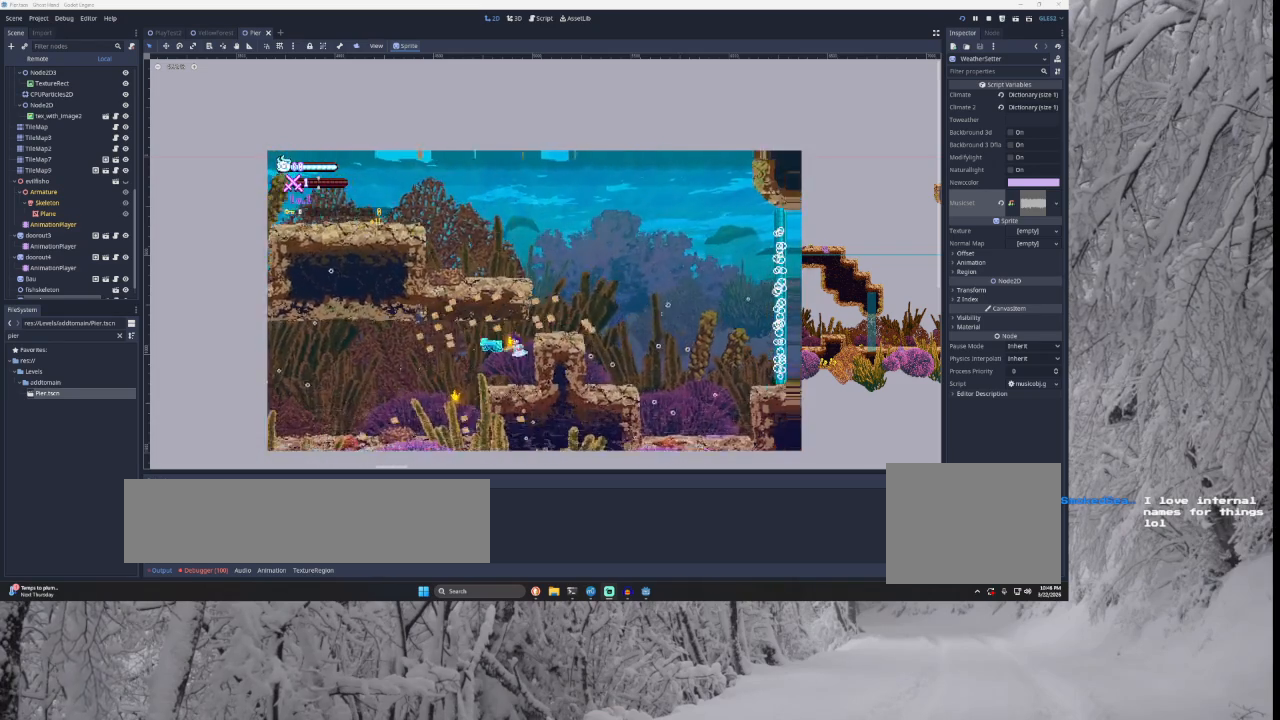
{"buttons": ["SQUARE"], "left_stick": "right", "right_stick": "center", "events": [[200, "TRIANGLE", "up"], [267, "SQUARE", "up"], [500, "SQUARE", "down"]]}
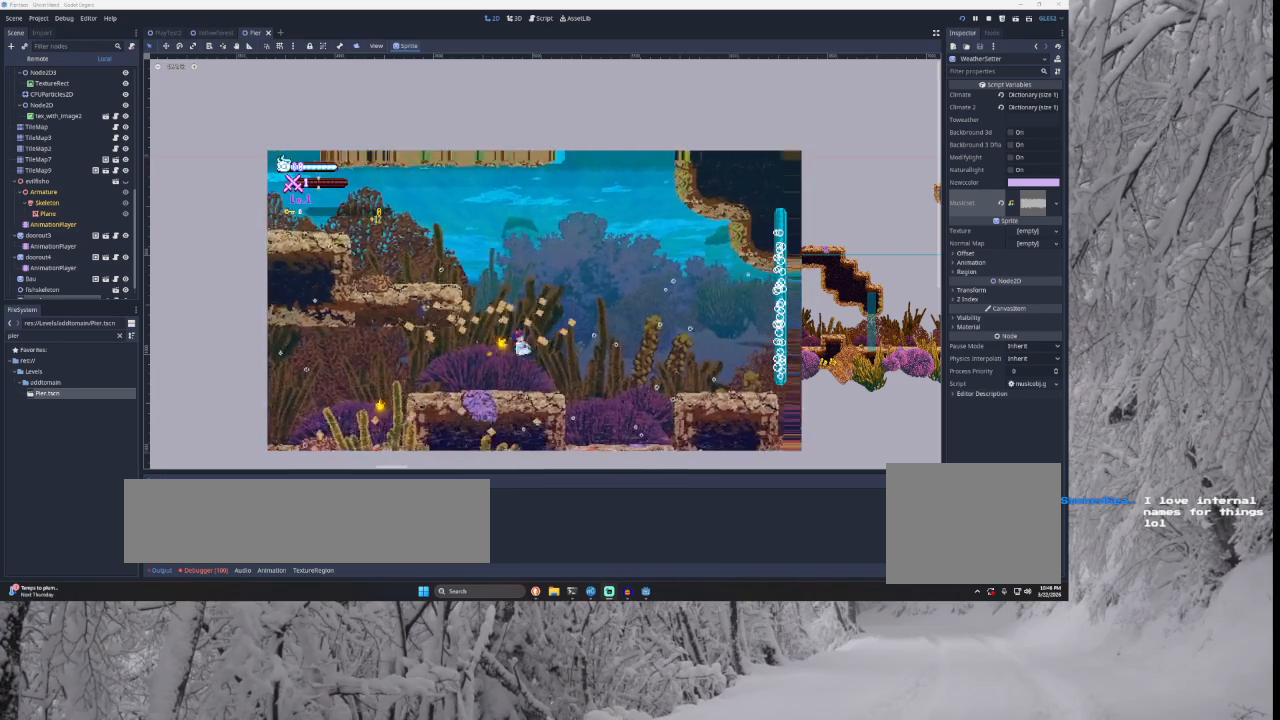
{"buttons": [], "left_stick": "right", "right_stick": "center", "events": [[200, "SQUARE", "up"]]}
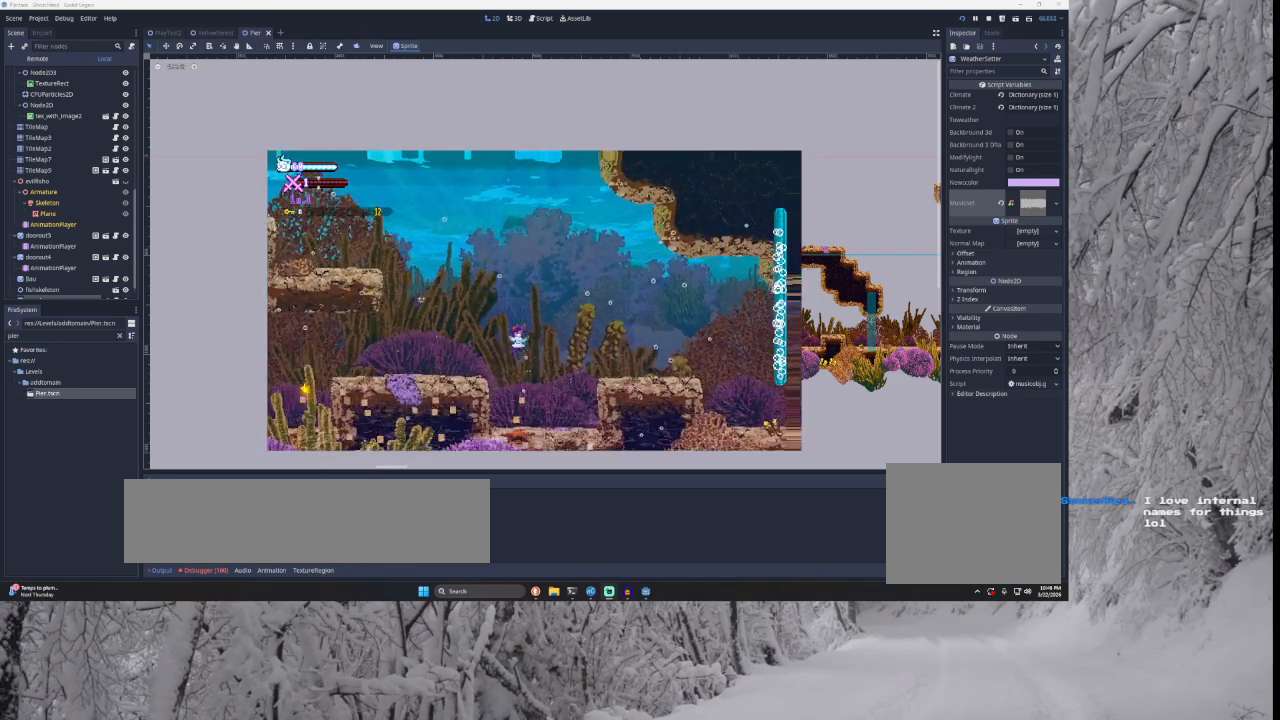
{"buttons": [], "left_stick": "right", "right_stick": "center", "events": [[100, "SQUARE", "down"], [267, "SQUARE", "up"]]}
● ● ● ● ●
§ **Work instruction**
Every line of the data should be transcribed exactly. Omit the images.

§ **The answer**
{"buttons": ["SQUARE"], "left_stick": "right", "right_stick": "center", "events": [[200, "TRIANGLE", "up"], [267, "SQUARE", "up"], [500, "SQUARE", "down"]]}
{"buttons": [], "left_stick": "right", "right_stick": "center", "events": [[200, "SQUARE", "up"]]}
{"buttons": [], "left_stick": "right", "right_stick": "center", "events": [[100, "SQUARE", "down"], [267, "SQUARE", "up"]]}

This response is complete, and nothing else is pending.